Automation tool for World of Warcraft

Glider, also known as WoWGlider or MMOGlider, was a bot created by MDY Industries, which interoperated with World of Warcraft. Glider automated and simplified actions by the user through the use of scripting to perform repetitive tasks while the user was away from the computer. This allowed the user to acquire in-game currency and level-ups of the character without being present to perform the required actions. As of 2008, it had sold approximately 100,000 copies. Glider was ultimately discontinued after a lawsuit was filed against MDY Industries by Blizzard Entertainment.

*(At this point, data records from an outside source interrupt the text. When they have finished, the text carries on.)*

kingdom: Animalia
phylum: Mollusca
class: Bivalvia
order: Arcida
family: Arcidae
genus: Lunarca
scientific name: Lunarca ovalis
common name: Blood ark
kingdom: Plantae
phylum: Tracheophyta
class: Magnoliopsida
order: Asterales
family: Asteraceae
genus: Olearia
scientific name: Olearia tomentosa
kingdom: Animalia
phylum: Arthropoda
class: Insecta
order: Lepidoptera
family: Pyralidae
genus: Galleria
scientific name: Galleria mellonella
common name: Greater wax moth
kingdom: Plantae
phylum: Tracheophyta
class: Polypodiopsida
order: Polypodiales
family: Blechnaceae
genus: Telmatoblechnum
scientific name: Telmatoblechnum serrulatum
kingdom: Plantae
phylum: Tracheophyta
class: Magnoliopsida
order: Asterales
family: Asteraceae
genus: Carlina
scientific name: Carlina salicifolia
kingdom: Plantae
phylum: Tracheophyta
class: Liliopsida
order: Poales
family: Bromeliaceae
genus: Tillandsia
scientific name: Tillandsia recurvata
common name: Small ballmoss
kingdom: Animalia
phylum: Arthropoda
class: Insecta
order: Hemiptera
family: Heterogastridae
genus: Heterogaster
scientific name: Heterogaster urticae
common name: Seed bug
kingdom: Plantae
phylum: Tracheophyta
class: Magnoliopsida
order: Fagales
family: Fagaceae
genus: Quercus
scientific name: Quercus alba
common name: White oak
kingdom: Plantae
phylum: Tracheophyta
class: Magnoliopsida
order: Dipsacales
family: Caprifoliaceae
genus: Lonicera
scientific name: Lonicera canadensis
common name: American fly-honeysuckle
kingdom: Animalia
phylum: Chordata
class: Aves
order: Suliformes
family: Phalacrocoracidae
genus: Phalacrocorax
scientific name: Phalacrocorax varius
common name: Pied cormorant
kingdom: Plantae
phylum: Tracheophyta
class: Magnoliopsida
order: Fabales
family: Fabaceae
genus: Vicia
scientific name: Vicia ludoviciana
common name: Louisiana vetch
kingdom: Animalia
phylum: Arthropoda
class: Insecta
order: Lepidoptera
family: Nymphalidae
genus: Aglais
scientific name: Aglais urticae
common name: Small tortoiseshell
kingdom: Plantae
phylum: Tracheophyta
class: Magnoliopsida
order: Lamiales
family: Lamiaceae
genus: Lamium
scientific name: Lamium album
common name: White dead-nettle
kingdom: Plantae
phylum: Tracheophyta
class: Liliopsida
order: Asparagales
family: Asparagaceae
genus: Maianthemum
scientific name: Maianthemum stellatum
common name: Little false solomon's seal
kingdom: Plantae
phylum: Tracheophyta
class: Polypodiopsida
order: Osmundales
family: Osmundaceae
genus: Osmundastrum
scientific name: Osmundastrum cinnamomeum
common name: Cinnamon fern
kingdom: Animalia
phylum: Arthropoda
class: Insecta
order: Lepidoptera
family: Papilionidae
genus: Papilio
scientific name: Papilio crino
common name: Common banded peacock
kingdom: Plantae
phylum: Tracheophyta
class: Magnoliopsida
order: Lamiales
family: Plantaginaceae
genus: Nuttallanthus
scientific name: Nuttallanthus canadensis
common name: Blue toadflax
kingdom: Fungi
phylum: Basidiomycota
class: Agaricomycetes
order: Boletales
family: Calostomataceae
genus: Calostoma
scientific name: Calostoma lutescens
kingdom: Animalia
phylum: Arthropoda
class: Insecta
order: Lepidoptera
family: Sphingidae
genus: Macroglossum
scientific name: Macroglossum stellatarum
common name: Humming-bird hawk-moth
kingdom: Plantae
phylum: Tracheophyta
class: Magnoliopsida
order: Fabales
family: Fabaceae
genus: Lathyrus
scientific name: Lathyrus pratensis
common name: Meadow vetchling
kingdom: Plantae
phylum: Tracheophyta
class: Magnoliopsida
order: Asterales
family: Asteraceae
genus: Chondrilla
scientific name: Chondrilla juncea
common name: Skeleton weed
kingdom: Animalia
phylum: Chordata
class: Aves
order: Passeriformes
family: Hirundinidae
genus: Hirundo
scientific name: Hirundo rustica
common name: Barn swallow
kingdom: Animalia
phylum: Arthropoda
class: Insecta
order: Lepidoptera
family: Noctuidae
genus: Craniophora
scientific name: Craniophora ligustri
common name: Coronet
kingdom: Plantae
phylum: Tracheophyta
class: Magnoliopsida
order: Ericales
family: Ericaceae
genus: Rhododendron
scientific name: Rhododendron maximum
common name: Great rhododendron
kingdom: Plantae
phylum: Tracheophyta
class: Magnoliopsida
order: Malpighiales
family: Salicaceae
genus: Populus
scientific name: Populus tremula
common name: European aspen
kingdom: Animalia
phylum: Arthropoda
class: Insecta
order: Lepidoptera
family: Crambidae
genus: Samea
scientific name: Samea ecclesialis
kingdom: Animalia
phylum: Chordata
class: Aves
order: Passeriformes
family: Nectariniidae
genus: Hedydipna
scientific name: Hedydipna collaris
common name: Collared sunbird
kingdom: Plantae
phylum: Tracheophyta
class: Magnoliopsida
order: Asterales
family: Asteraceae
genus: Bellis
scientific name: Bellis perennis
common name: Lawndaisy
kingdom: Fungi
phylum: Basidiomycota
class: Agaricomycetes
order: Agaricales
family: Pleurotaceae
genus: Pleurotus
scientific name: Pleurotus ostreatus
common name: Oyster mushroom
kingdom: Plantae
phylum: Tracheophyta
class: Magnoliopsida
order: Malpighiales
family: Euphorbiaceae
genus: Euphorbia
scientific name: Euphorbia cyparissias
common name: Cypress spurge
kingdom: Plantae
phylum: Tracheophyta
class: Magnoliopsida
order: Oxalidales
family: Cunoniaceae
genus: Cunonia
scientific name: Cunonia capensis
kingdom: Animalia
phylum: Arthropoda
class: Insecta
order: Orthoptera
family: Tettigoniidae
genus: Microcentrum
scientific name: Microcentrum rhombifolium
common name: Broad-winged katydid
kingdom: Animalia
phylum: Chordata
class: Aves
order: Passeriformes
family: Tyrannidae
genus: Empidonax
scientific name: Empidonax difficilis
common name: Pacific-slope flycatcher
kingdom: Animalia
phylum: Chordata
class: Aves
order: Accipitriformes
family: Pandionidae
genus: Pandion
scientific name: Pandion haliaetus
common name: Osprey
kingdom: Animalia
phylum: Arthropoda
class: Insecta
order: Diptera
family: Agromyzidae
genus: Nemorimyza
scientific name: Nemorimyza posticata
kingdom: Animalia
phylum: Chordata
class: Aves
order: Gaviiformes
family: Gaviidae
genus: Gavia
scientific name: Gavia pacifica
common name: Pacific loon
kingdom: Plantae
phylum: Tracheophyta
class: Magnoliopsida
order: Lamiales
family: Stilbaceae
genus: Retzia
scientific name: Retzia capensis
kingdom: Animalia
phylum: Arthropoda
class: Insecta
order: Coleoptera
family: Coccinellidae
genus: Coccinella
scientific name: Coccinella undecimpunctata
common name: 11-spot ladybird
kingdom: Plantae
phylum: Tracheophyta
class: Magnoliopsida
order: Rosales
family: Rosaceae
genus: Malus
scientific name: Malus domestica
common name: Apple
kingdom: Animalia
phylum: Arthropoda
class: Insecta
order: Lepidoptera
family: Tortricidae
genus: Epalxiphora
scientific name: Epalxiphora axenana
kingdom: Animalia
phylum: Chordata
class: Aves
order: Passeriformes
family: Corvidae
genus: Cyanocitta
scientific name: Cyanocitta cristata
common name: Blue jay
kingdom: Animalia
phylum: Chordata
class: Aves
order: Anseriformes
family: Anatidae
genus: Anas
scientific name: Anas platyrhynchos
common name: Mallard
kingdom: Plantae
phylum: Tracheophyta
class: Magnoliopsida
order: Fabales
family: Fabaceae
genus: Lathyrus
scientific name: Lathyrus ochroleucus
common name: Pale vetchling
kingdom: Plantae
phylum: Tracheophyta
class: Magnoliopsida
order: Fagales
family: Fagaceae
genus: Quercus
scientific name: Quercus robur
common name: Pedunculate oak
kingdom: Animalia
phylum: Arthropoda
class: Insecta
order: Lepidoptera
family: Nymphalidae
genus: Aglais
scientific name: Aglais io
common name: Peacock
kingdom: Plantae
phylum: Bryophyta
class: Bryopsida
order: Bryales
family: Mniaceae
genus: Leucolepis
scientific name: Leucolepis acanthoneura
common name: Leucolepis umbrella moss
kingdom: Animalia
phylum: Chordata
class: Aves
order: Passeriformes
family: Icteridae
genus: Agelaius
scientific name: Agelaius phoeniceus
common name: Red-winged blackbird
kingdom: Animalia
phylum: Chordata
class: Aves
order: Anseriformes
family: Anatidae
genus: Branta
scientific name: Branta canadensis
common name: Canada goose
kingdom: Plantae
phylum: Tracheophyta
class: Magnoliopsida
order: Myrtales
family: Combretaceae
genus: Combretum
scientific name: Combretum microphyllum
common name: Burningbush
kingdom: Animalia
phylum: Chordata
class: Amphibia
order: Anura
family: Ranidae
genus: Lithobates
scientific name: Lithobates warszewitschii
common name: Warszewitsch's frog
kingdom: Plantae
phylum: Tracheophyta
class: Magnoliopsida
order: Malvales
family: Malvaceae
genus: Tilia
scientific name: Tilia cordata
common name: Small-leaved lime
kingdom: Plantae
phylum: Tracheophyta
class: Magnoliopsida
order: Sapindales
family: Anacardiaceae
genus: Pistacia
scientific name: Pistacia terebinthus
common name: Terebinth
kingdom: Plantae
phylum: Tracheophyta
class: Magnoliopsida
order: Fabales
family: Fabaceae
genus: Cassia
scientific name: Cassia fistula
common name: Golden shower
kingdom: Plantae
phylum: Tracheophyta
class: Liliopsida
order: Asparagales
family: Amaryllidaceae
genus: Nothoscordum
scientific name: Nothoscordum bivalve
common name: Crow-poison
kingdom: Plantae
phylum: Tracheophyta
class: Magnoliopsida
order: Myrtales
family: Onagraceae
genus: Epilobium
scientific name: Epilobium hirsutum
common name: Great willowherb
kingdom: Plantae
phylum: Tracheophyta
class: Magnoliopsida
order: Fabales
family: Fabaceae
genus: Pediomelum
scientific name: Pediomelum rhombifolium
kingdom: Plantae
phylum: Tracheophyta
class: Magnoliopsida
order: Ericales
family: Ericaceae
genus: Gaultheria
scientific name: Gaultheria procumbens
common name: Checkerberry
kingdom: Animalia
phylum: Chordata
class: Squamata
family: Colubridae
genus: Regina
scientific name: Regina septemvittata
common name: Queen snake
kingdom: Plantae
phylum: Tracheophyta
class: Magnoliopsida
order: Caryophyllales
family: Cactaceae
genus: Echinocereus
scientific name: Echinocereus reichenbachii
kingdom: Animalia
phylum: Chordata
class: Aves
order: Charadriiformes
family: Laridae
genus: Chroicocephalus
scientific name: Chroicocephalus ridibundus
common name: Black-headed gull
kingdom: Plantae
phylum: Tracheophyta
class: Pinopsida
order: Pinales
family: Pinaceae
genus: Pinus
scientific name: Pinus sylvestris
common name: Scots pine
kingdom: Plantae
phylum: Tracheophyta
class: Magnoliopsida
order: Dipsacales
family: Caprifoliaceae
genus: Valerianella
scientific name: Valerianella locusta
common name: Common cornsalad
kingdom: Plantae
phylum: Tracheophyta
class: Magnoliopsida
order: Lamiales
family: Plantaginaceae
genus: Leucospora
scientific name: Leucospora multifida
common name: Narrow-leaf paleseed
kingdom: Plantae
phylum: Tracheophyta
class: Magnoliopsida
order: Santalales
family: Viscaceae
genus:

Glider was featured in the 2018 documentary film Play Money and its creator Michael Donnelly was a speaker at DEF CON 19.

==MDY v. Blizzard==

While MDY Industries asserts that the software is meant to overcome design flaws in the World of Warcraft environment, Blizzard contended in a 2006 United States federal lawsuit that the program's use violated their terms of service. In July 2008, the court entered summary judgment holding MDY Industries liable for tortious interference and copyright infringement, based, in part, upon the legal premise that users of the World of Warcraft client software are licensees rather than owners of their copy of software.

Public Knowledge, a public interest group which filed an amicus brief in the case, criticized the decision, saying it makes the loading into memory of legally obtained software an act of copyright infringement subject to high statutory penalties, if the user has violated the software's license agreement in any way. The court did not hold this view and found that Glider infringed upon Blizzard's intellectual property by making an illicit copy of the World of Warcraft client in order to avoid Blizzard's anti-cheating software, Warden, and ordered MDY Industries to pay Blizzard $6,000,000. In finding this, the court agreed with Blizzard that World of Warcraft is licensed, not sold.

Following the judgment, Blizzard petitioned to enjoin MDY Industries from distributing Glider or releasing its source code. In March 2009, MDY Industries suspended Glider sales and operations pursuant to an injunction. On December 14, 2010, United States Court of Appeals for the Ninth Circuit issued its ruling. They agreed that users were licensees rather than owners of the software. They changed the ruling on copyright, stating that users were in breach of contract concerning the end-user license agreement (EULA), but that this did not constitute a violation of copyright. Nevertheless, they ruled that the bot violated the DMCA. MDY requested that the case be sent back for review, but as of August 2011, the court had yet to hear or agree to any review. MDY's owner, Michael Donnelly stated in a release on the official forums that given the manner of the ruling and the statements by the court, it was highly unlikely that MDY was going to be able to bring Glider back in any form. He stated that they were looking at their options, and that he would speak with the lawyers working the case, but due to the cost of the case it was not likely that there was much that they could do. By September 2011, mmoglider.com, the official "Glider" homepage, had vanished.

As of February 23, 2012, Blizzard acquired the domain name mmoglider.com and it is currently redirecting to a Blizzard-owned website, worldofwarcraft.com. Blizzard Entertainment also acquired ownership of four MDY Industries trademarks, including the "Glider" word mark and the corresponding logo image marks. The trademarks were cancelled in 2015 by the United States Patent and Trademark Office due to Blizzard Entertainment not renewing them.

The domain name and trademark transfers suggests that a settlement might have been reached between MDY Industries and Blizzard Entertainment. However, details of the outcome of the case have not been released by either party and legal settlements are often confidential.